Exercise details → Your task is to print the listing exactly as it stands.

Records shown →

↓

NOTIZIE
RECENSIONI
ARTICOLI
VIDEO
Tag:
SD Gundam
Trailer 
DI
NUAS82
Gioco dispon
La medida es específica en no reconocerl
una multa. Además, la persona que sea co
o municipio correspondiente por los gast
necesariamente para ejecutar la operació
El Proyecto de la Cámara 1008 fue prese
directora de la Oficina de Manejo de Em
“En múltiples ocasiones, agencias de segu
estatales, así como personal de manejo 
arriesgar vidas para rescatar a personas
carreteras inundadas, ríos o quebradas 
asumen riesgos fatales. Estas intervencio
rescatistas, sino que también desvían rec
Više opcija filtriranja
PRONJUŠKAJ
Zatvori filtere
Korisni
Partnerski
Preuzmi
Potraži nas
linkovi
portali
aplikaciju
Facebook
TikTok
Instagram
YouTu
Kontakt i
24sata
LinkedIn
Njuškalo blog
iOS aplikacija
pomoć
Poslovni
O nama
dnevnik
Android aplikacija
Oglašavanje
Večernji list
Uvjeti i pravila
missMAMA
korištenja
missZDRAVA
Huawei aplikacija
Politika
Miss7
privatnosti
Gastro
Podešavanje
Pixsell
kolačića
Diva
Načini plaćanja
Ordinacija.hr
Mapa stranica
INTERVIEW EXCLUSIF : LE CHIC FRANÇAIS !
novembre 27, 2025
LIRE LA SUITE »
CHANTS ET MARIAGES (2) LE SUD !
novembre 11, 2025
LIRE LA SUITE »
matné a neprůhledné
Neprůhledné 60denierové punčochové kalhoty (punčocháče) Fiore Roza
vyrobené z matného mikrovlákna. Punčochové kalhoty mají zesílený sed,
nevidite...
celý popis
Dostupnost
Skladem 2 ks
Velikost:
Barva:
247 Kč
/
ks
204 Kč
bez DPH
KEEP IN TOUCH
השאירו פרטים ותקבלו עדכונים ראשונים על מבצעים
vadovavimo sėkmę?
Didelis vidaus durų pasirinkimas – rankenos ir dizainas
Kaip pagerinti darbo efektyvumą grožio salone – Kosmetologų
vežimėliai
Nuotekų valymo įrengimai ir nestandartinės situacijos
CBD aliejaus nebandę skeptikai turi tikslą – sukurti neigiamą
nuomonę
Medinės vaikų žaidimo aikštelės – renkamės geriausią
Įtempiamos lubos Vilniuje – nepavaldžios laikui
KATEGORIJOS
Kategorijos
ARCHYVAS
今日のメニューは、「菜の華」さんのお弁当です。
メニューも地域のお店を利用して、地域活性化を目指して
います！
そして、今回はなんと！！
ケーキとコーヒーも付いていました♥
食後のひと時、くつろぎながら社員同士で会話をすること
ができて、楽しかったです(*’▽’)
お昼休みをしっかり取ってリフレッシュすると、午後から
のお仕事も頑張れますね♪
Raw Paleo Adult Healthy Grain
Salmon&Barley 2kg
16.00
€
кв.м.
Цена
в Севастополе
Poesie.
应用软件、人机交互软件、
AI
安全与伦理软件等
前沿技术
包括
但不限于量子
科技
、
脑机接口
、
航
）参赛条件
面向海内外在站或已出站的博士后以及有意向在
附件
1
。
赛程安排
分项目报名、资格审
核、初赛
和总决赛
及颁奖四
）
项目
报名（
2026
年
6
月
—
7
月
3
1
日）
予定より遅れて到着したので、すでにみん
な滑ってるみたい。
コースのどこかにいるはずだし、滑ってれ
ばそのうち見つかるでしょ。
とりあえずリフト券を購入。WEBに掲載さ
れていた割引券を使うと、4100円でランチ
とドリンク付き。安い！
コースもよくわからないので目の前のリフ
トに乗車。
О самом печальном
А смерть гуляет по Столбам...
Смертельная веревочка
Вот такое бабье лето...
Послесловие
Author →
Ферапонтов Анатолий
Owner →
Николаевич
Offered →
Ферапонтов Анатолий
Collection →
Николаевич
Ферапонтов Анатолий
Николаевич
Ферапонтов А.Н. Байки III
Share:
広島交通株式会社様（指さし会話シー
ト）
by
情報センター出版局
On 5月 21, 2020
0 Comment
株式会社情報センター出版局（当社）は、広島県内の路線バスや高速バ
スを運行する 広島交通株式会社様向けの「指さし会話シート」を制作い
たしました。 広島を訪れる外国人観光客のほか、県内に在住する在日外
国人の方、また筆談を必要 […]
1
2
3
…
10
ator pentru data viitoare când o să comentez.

↑

Result →
NOTIZIE
RECENSIONI
ARTICOLI
VIDEO
Tag:
SD Gundam
Trailer 
DI
NUAS82
Gioco dispon
La medida es específica en no reconocerl
una multa. Además, la persona que sea co
o municipio correspondiente por los gast
necesariamente para ejecutar la operació
El Proyecto de la Cámara 1008 fue prese
directora de la Oficina de Manejo de Em
“En múltiples ocasiones, agencias de segu
estatales, así como personal de manejo 
arriesgar vidas para rescatar a personas
carreteras inundadas, ríos o quebradas 
asumen riesgos fatales. Estas intervencio
rescatistas, sino que también desvían rec
Više opcija filtriranja
PRONJUŠKAJ
Zatvori filtere
Korisni
Partnerski
Preuzmi
Potraži nas
linkovi
portali
aplikaciju
Facebook
TikTok
Instagram
YouTu
Kontakt i
24sata
LinkedIn
Njuškalo blog
iOS aplikacija
pomoć
Poslovni
O nama
dnevnik
Android aplikacija
Oglašavanje
Večernji list
Uvjeti i pravila
missMAMA
korištenja
missZDRAVA
Huawei aplikacija
Politika
Miss7
privatnosti
Gastro
Podešavanje
Pixsell
kolačića
Diva
Načini plaćanja
Ordinacija.hr
Mapa stranica
INTERVIEW EXCLUSIF : LE CHIC FRANÇAIS !
novembre 27, 2025
LIRE LA SUITE »
CHANTS ET MARIAGES (2) LE SUD !
novembre 11, 2025
LIRE LA SUITE »
matné a neprůhledné
Neprůhledné 60denierové punčochové kalhoty (punčocháče) Fiore Roza
vyrobené z matného mikrovlákna. Punčochové kalhoty mají zesílený sed,
nevidite...
celý popis
Dostupnost
Skladem 2 ks
Velikost:
Barva:
247 Kč
/
ks
204 Kč
bez DPH
KEEP IN TOUCH
השאירו פרטים ותקבלו עדכונים ראשונים על מבצעים
vadovavimo sėkmę?
Didelis vidaus durų pasirinkimas – rankenos ir dizainas
Kaip pagerinti darbo efektyvumą grožio salone – Kosmetologų
vežimėliai
Nuotekų valymo įrengimai ir nestandartinės situacijos
CBD aliejaus nebandę skeptikai turi tikslą – sukurti neigiamą
nuomonę
Medinės vaikų žaidimo aikštelės – renkamės geriausią
Įtempiamos lubos Vilniuje – nepavaldžios laikui
KATEGORIJOS
Kategorijos
ARCHYVAS
今日のメニューは、「菜の華」さんのお弁当です。
メニューも地域のお店を利用して、地域活性化を目指して
います！
そして、今回はなんと！！
ケーキとコーヒーも付いていました♥
食後のひと時、くつろぎながら社員同士で会話をすること
ができて、楽しかったです(*’▽’)
お昼休みをしっかり取ってリフレッシュすると、午後から
のお仕事も頑張れますね♪
Raw Paleo Adult Healthy Grain
Salmon&Barley 2kg
16.00
€
кв.м.
Цена
в Севастополе
Poesie.
应用软件、人机交互软件、
AI
安全与伦理软件等
前沿技术
包括
但不限于量子
科技
、
脑机接口
、
航
）参赛条件
面向海内外在站或已出站的博士后以及有意向在
附件
1
。
赛程安排
分项目报名、资格审
核、初赛
和总决赛
及颁奖四
）
项目
报名（
2026
年
6
月
—
7
月
3
1
日）
予定より遅れて到着したので、すでにみん
な滑ってるみたい。
コースのどこかにいるはずだし、滑ってれ
ばそのうち見つかるでしょ。
とりあえずリフト券を購入。WEBに掲載さ
れていた割引券を使うと、4100円でランチ
とドリンク付き。安い！
コースもよくわからないので目の前のリフ
トに乗車。
О самом печальном
А смерть гуляет по Столбам...
Смертельная веревочка
Вот такое бабье лето...
Послесловие
Author →
Ферапонтов Анатолий
Owner →
Николаевич
Offered →
Ферапонтов Анатолий
Collection →
Николаевич
Ферапонтов Анатолий
Николаевич
Ферапонтов А.Н. Байки III
Share:
広島交通株式会社様（指さし会話シー
ト）
by
情報センター出版局
On 5月 21, 2020
0 Comment
株式会社情報センター出版局（当社）は、広島県内の路線バスや高速バ
スを運行する 広島交通株式会社様向けの「指さし会話シート」を制作い
たしました。 広島を訪れる外国人観光客のほか、県内に在住する在日外
国人の方、また筆談を必要 […]
1
2
3
…
10
ator pentru data viitoare când o să comentez.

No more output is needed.